June Fowler, vice president of corporate and public communications for BJC HealthCare, said that the state’s plan to alternately close two sections of highway to east-west traffic for roughly a year at a time came as a surprise, and that the hospital system would have preferred that some lanes stayed open.
But she credited the Transportation Department with reducing the overall project timetable and giving hospital officials up to a year to familiarize themselves with the plan.
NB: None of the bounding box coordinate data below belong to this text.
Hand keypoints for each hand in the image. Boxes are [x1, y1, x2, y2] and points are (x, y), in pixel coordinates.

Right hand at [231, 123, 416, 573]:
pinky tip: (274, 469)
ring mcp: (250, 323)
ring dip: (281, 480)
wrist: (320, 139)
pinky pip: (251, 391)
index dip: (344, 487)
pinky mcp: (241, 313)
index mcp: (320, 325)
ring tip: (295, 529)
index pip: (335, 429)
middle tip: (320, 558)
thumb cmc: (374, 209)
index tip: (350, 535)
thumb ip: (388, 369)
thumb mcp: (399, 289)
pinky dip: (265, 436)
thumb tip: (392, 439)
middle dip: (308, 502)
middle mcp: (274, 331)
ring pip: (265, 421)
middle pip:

Fowler also applauded the decision to keep some key interchanges open to north-south traffic while they are being rebuilt, including the one at Kingshighway near Barnes-Jewish and Children’s hospitals.
BJC also operates Missouri Baptist Medical Center near Interstate 270, which is beyond the project’s western boundary at Spoede Road. All are expected to feel some effects of the work.
Department of Transportation spokeswoman Linda Wilson said the state had talked to police, fire and emergency medical providers in the past year about the importance of mutual-aid agreements with neighboring communities to provide backup during construction.
Wilson said the project bidders were required to address traffic flow, including emergency vehicles, during construction. More details, including work schedules, will emerge as final contract language is hammered out with the construction team that was selected for the project.
Wilson and others agree that there will be a premium on communications with emergency responders during construction. Traffic delays will prove unavoidable in some instances.
“It depends on where you are and which hospital you are trying to get to,” Wilson said. “Absolutely, we are trying to be sensitive to that, and knowing the community has to function while rebuilding the road.”
Clayton Fire Chief Mark Thorp, co-chairman of the St. Louis Ambulance Transport Commission, said the group would meet sometime after the holidays to go over potential changes to ambulance transport policies during construction.
Because some hospitals have different specialties, including trauma and pediatrics, coordinating patient transport will be important, said Thorp, whose department runs two ambulances and answers several thousand calls a year.
“Yeah, this is going to have a significant impact to us directly,” he said.
Delays on the ground could put more demand on helicopters to provide emergency transport.
Matt Kasten, program director at ARCH Air Medical Service in St. Louis, said the air-transport company was prepared for any increase in call volume, although he doesn’t anticipate a huge spike in business. ARCH maintains 11 helicopters and staffs them each with a flight paramedic, flight nurse and pilot.
“The way it impacts us is if agencies have difficulty getting to where they need to be,” he said. But because ARCH serves critically ill patients, don’t expect to see “overutilization of helicopters if it is not warranted.”